Data entries:
++++++++
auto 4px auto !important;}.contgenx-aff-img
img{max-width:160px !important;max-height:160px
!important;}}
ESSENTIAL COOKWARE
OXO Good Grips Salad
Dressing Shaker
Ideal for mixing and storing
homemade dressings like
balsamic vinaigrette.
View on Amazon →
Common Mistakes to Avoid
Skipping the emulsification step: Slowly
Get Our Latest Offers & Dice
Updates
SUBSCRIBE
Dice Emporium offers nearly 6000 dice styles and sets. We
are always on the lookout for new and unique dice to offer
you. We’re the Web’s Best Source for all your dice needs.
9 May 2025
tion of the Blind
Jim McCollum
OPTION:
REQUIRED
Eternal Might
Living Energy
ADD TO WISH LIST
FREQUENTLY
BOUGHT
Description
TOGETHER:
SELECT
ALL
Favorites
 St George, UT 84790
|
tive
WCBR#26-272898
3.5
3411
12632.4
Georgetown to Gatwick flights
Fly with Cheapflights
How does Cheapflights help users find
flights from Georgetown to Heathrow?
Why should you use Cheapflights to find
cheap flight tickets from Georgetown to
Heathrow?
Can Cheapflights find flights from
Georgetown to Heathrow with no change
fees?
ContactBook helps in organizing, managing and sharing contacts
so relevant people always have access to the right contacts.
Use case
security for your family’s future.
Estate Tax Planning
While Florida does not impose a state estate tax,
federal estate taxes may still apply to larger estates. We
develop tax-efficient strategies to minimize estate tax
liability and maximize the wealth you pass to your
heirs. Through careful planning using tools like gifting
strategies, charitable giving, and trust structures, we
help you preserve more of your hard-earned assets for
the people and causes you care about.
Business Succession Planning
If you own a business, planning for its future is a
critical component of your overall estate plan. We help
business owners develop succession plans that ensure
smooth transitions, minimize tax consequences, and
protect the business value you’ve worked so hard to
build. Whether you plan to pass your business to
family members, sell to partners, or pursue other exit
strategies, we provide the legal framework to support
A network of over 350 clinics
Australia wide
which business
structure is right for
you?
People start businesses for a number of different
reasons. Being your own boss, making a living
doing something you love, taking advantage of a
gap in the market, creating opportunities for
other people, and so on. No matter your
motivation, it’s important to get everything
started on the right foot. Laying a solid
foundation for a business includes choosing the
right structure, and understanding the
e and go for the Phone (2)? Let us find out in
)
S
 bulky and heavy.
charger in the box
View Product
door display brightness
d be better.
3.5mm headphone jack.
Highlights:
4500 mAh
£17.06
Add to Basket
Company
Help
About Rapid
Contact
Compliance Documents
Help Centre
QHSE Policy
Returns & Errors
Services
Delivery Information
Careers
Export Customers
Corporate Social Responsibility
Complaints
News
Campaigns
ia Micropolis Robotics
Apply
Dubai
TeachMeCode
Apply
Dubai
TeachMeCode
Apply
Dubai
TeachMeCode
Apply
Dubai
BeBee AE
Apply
++++++++
• **Activity**
Please reproduce every line of the material above word for word, keeping the original order and line breaks.

• **Exercise solution**
auto 4px auto !important;}.contgenx-aff-img
img{max-width:160px !important;max-height:160px
!important;}}
ESSENTIAL COOKWARE
OXO Good Grips Salad
Dressing Shaker
Ideal for mixing and storing
homemade dressings like
balsamic vinaigrette.
View on Amazon →
Common Mistakes to Avoid
Skipping the emulsification step: Slowly
Get Our Latest Offers & Dice
Updates
SUBSCRIBE
Dice Emporium offers nearly 6000 dice styles and sets. We
are always on the lookout for new and unique dice to offer
you. We’re the Web’s Best Source for all your dice needs.
9 May 2025
tion of the Blind
Jim McCollum
OPTION:
REQUIRED
Eternal Might
Living Energy
ADD TO WISH LIST
FREQUENTLY
BOUGHT
Description
TOGETHER:
SELECT
ALL
Favorites
 St George, UT 84790
|
tive
WCBR#26-272898
3.5
3411
12632.4
Georgetown to Gatwick flights
Fly with Cheapflights
How does Cheapflights help users find
flights from Georgetown to Heathrow?
Why should you use Cheapflights to find
cheap flight tickets from Georgetown to
Heathrow?
Can Cheapflights find flights from
Georgetown to Heathrow with no change
fees?
ContactBook helps in organizing, managing and sharing contacts
so relevant people always have access to the right contacts.
Use case
security for your family’s future.
Estate Tax Planning
While Florida does not impose a state estate tax,
federal estate taxes may still apply to larger estates. We
develop tax-efficient strategies to minimize estate tax
liability and maximize the wealth you pass to your
heirs. Through careful planning using tools like gifting
strategies, charitable giving, and trust structures, we
help you preserve more of your hard-earned assets for
the people and causes you care about.
Business Succession Planning
If you own a business, planning for its future is a
critical component of your overall estate plan. We help
business owners develop succession plans that ensure
smooth transitions, minimize tax consequences, and
protect the business value you’ve worked so hard to
build. Whether you plan to pass your business to
family members, sell to partners, or pursue other exit
strategies, we provide the legal framework to support
A network of over 350 clinics
Australia wide
which business
structure is right for
you?
People start businesses for a number of different
reasons. Being your own boss, making a living
doing something you love, taking advantage of a
gap in the market, creating opportunities for
other people, and so on. No matter your
motivation, it’s important to get everything
started on the right foot. Laying a solid
foundation for a business includes choosing the
right structure, and understanding the
e and go for the Phone (2)? Let us find out in
)
S
 bulky and heavy.
charger in the box
View Product
door display brightness
d be better.
3.5mm headphone jack.
Highlights:
4500 mAh
£17.06
Add to Basket
Company
Help
About Rapid
Contact
Compliance Documents
Help Centre
QHSE Policy
Returns & Errors
Services
Delivery Information
Careers
Export Customers
Corporate Social Responsibility
Complaints
News
Campaigns
ia Micropolis Robotics
Apply
Dubai
TeachMeCode
Apply
Dubai
TeachMeCode
Apply
Dubai
TeachMeCode
Apply
Dubai
BeBee AE
Apply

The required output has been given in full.